如果您真的必须同时使用 Jython 和 Pandas 并且找不到其他方法来解决问题,那么我建议在不同的过程中使用它们。

A Java process is your Jython application running on JVM (either is Java code calling Jython libraries, or a Python code that possibly requires integration with some Java libraries), and another CPython process runs to provide operations required from pandas.

Java 进程是运行在 JVM 上的 Jython 应用程序(要么是调用 Jython 库的 Java 代码,要么是可能需要与某些 Java 库集成的 Python 代码),另一个 CPython 进程运行以提供 Pandas 所需的操作。

Then use some form of IPC (or tool) to communicate (standard IO, sockets, OS pipes, shared memory, memcache, Redis, etc.).

然后使用某种形式的 IPC(或工具)进行通信(标准 IO、套接字、OS 管道、共享内存、memcache、Redis 等)。

The Java process sends a request to CPython (or registers the request to shared storage), providing processing parameters, CPython process uses pandas to calculate results and sends back a serialized form of the results (or puts the results back on the shared storage).

Java 进程向 CPython 发送请求(或将请求注册到共享存储),提供处理参数,CPython 进程使用 Pandas 计算结果并将结果的序列化形式发回(或将结果放回共享存储)。

This approach requires extra coding (due to splitting the tasks into separate processes), and to serialize the request/response (which depends on the application and the data it's trying to process).

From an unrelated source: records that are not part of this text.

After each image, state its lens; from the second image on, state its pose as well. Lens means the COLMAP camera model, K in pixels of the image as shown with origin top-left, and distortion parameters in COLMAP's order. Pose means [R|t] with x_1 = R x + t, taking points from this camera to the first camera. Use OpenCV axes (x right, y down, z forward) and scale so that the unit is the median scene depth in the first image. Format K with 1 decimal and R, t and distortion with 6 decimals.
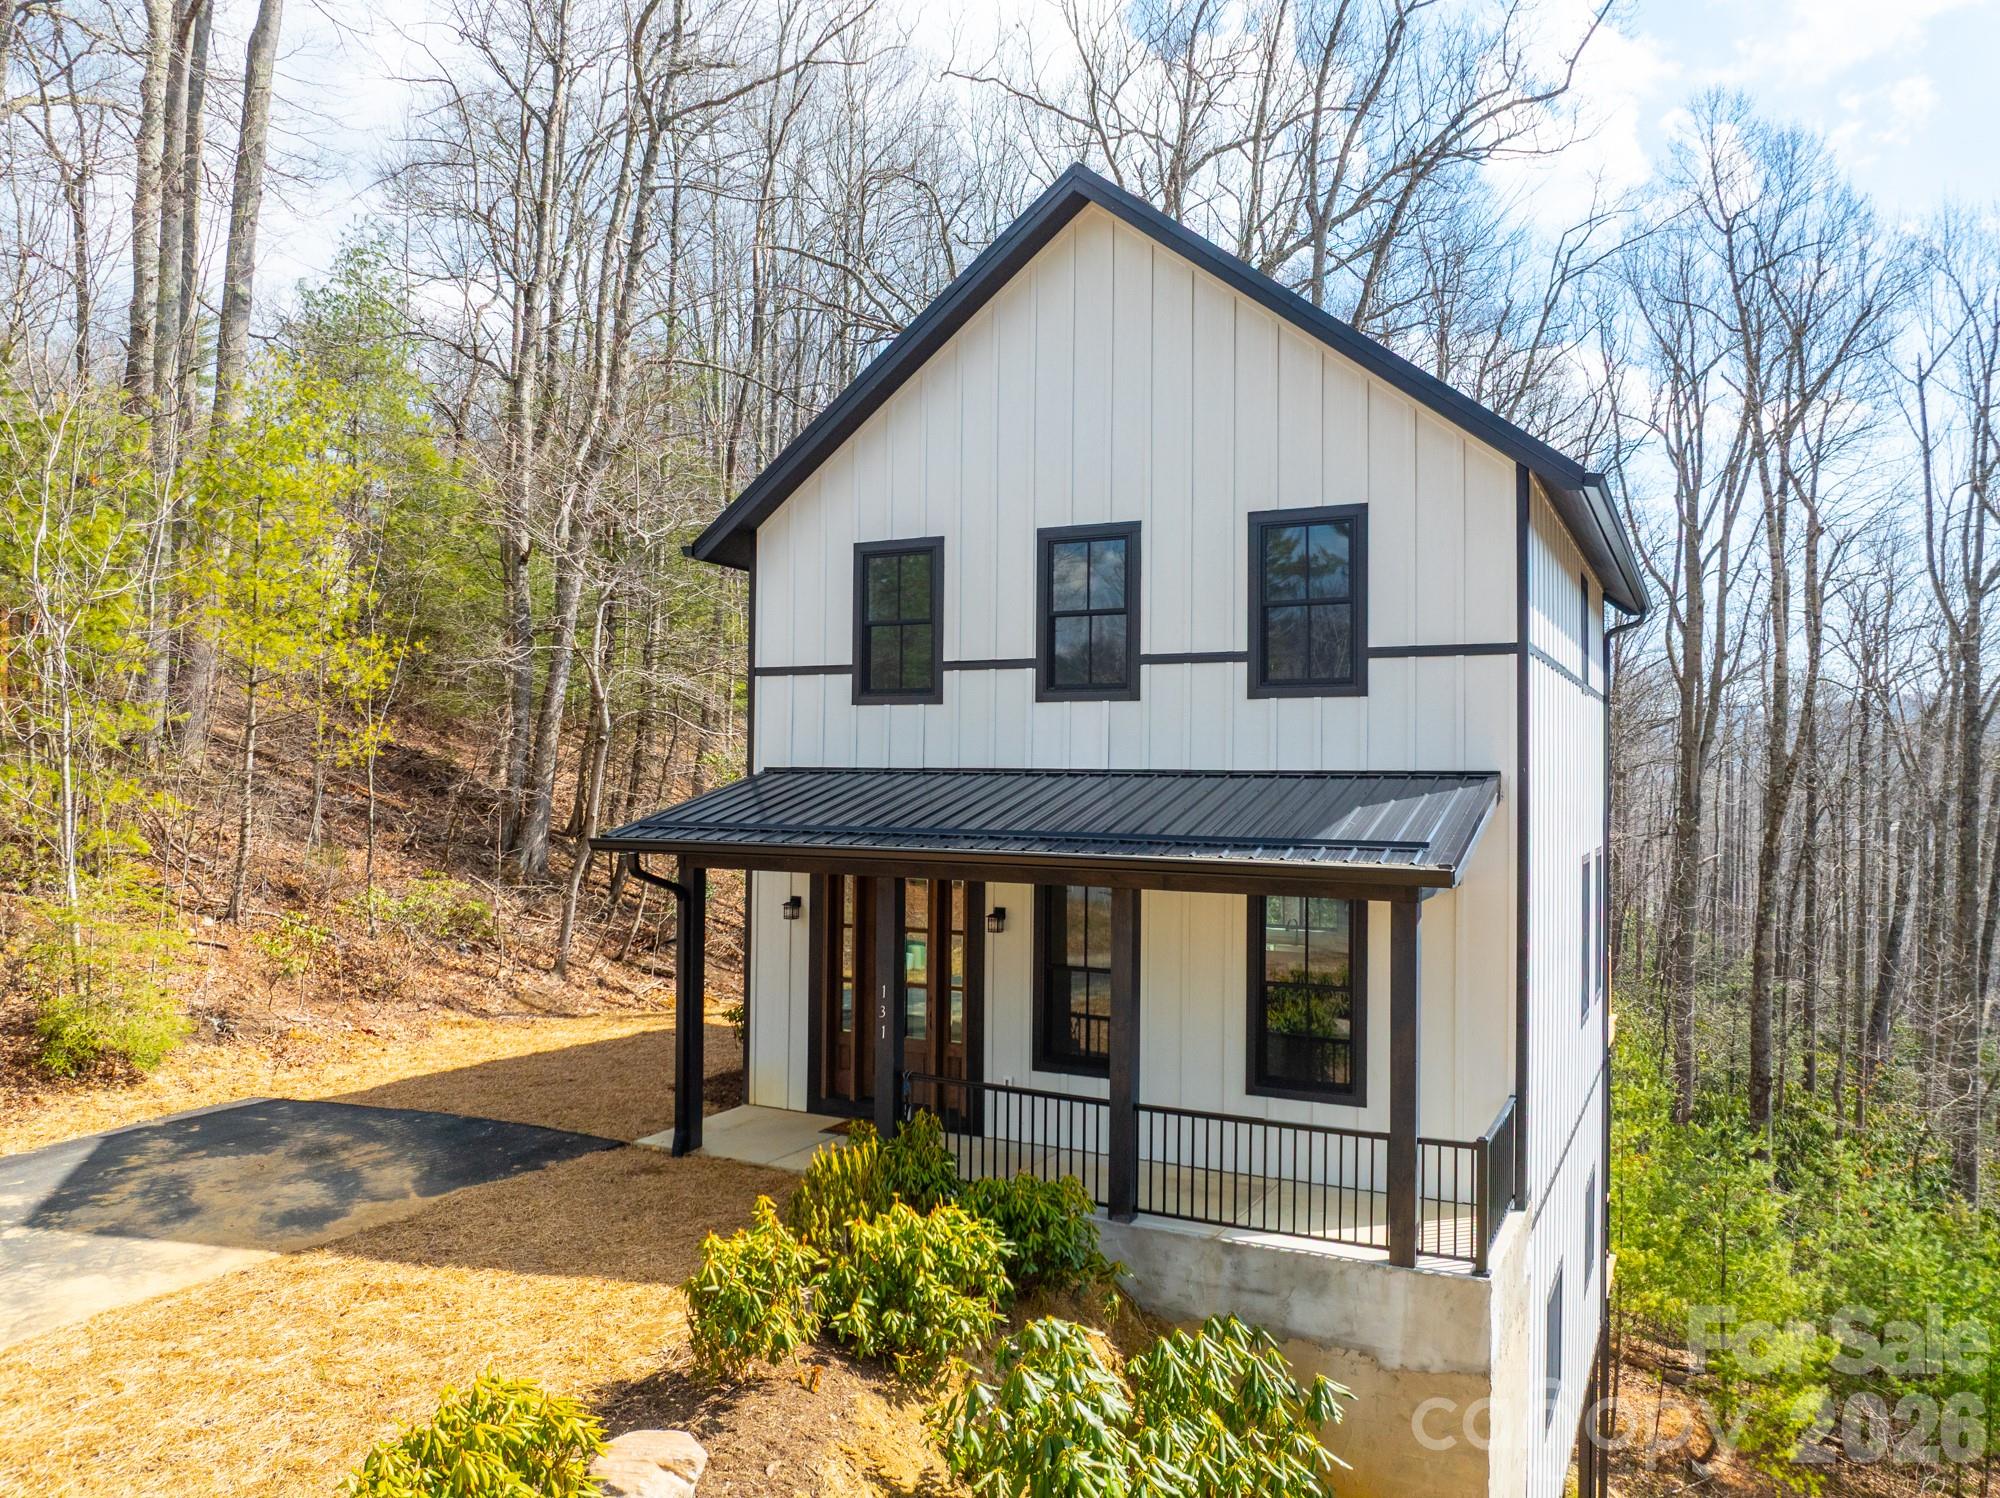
lens RADIAL K [[1405.4, 0, 996.7], [0, 1405.4, 747.0], [0, 0, 1]] dist [-0.037062, 0.004421]
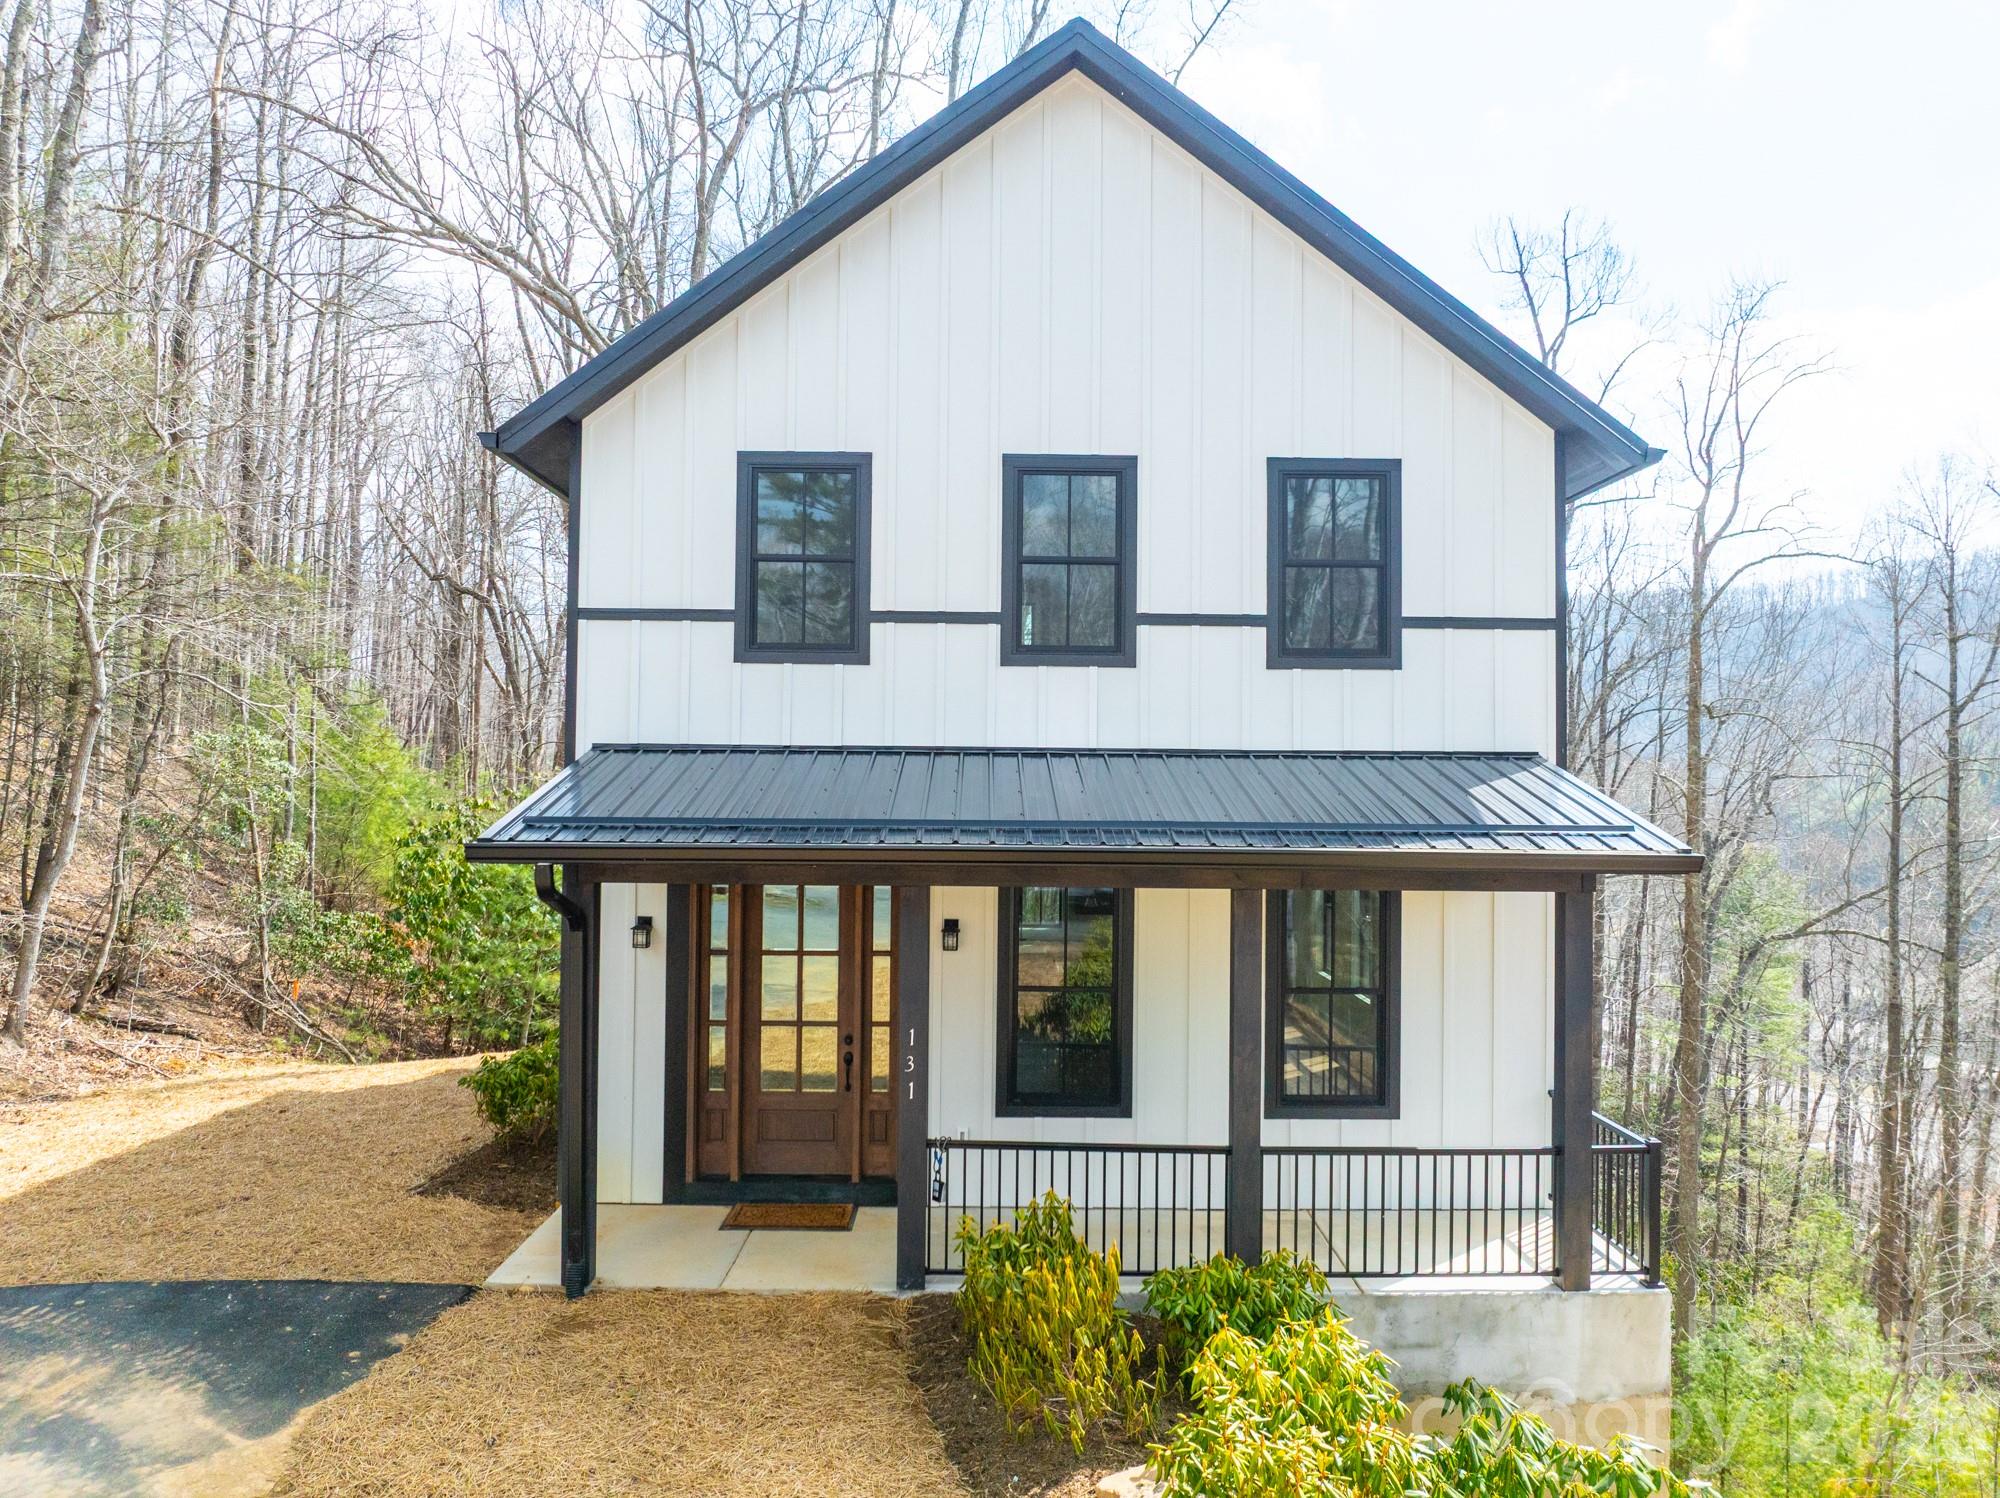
lens RADIAL K [[1405.4, 0, 990.7], [0, 1405.4, 750.6], [0, 0, 1]] dist [-0.037062, 0.004421]
pose [[0.888709, 0.009692, 0.458369, -0.355974], [-0.012002, 0.999926, 0.002128, 0.015969], [-0.458315, -0.007392, 0.888759, 0.280836]]
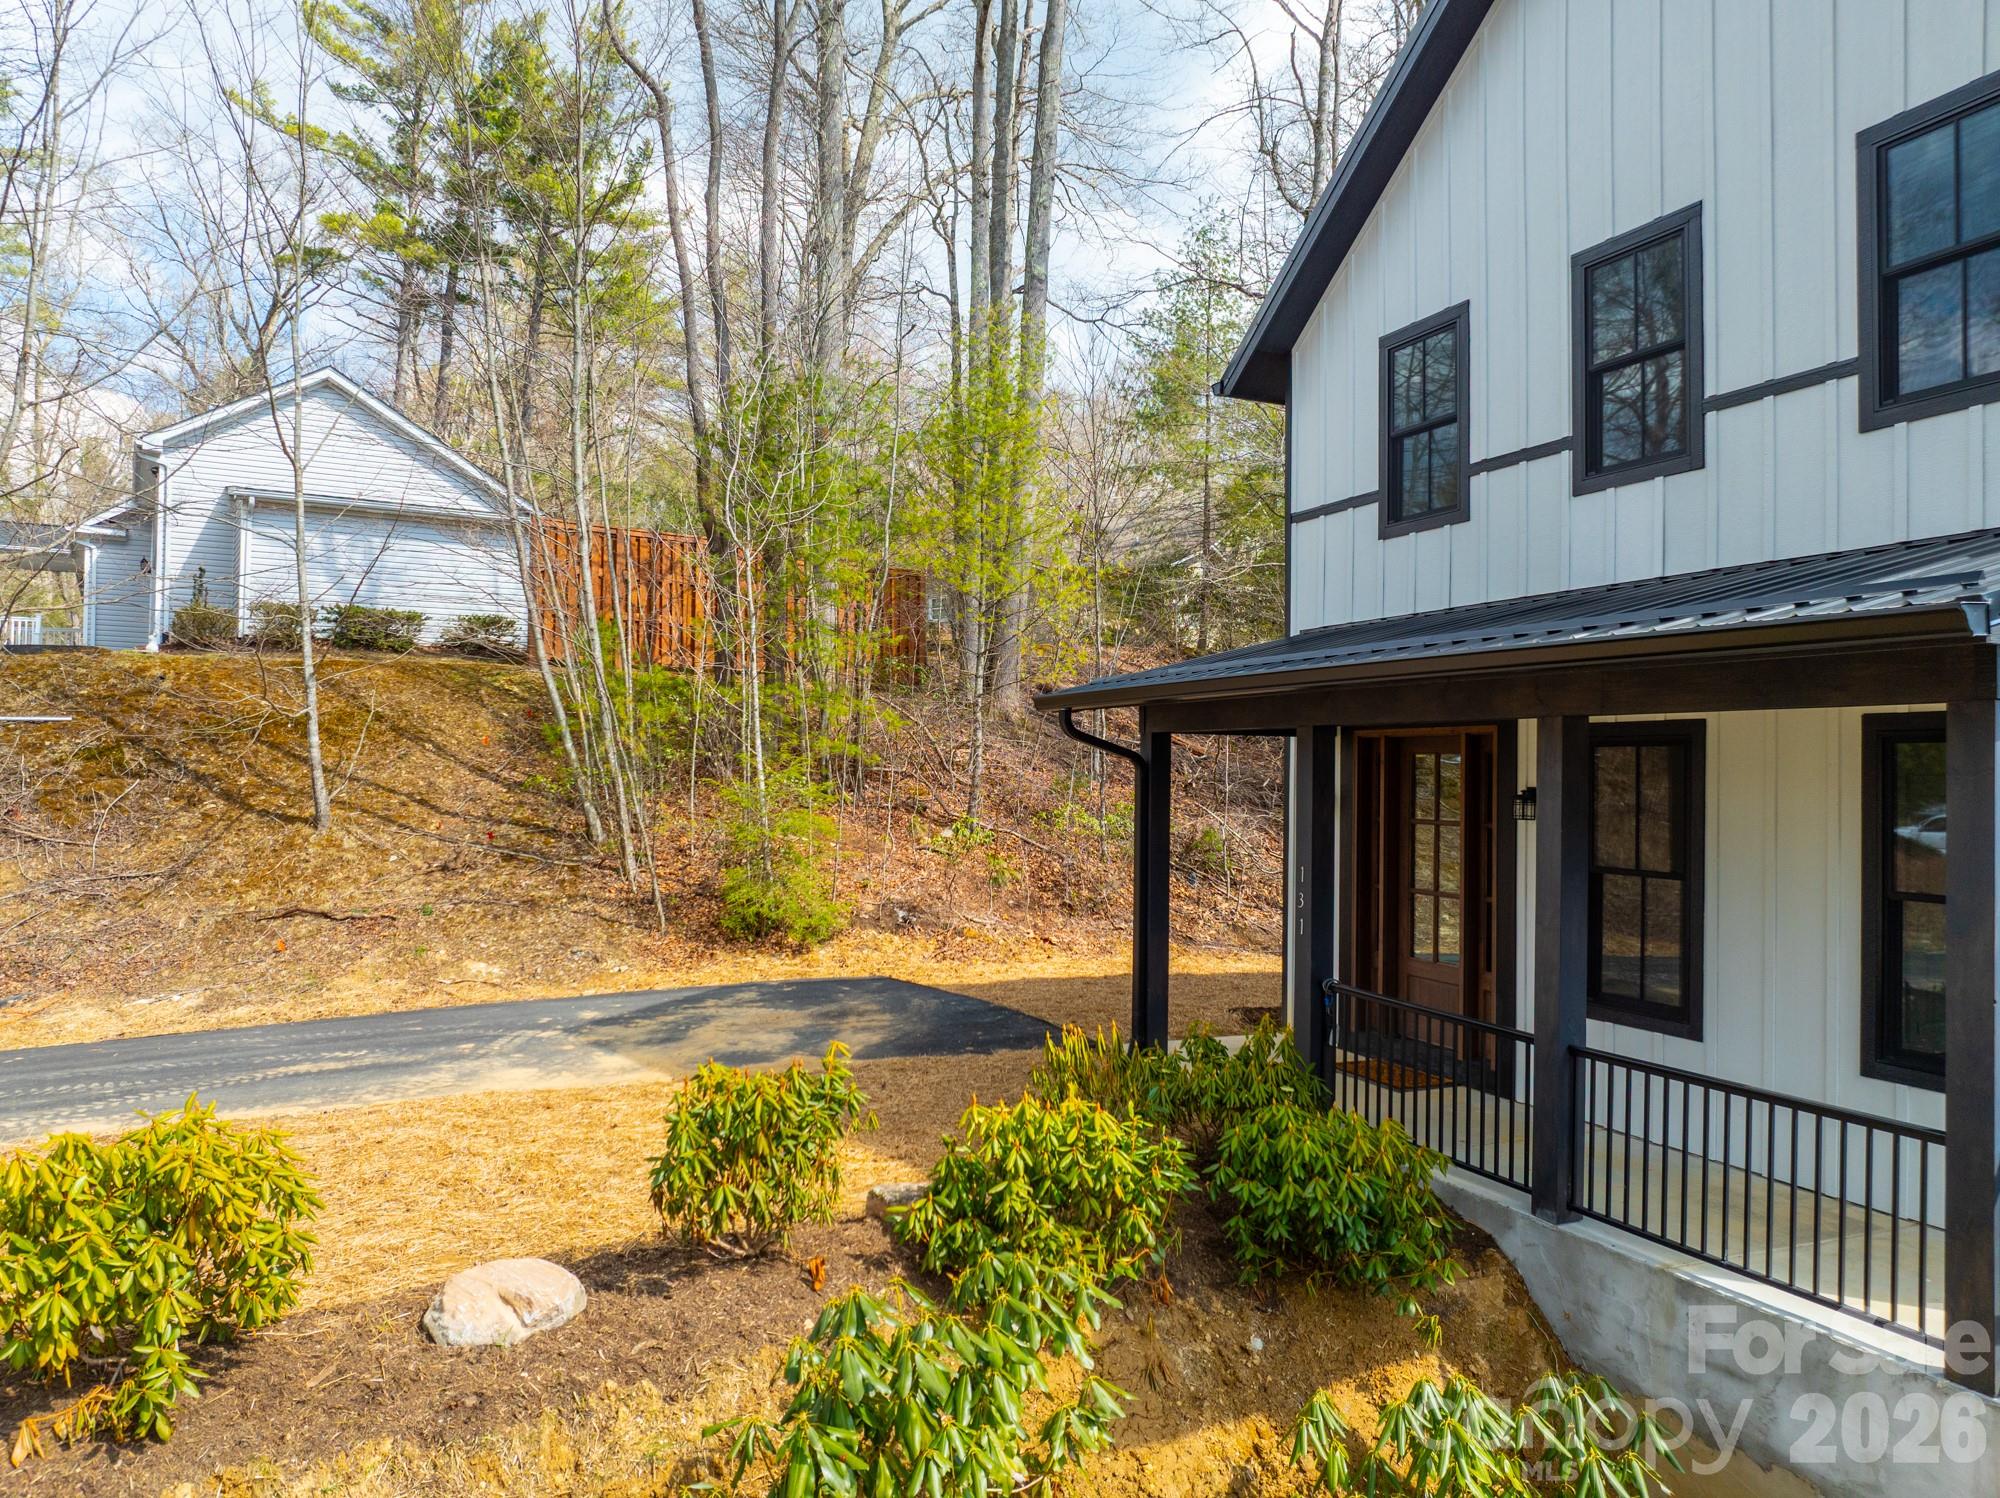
lens RADIAL K [[1405.4, 0, 1002.9], [0, 1405.4, 739.4], [0, 0, 1]] dist [-0.037062, 0.004421]
pose [[0.766077, -0.013346, -0.642610, 0.263559], [0.008408, 0.999907, -0.010743, 0.097622], [0.642693, 0.002827, 0.766118, 0.276842]]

这种方法需要额外的编码(由于将任务拆分为单独的进程),并序列化请求/响应(这取决于应用程序和它试图处理的数据)。

For example in this sample code on the question, Java process can provide the CSV filename to CPython, CPython processes the CSV file using pandas, generates the result CSV file and returns the name of the new file to Java process.

例如,在这个问题的示例代码中,Java 进程可以向 CPython 提供 CSV 文件名,CPython 使用 Pandas 处理 CSV 文件,生成结果 CSV 文件并将新文件的名称返回给 Java 进程。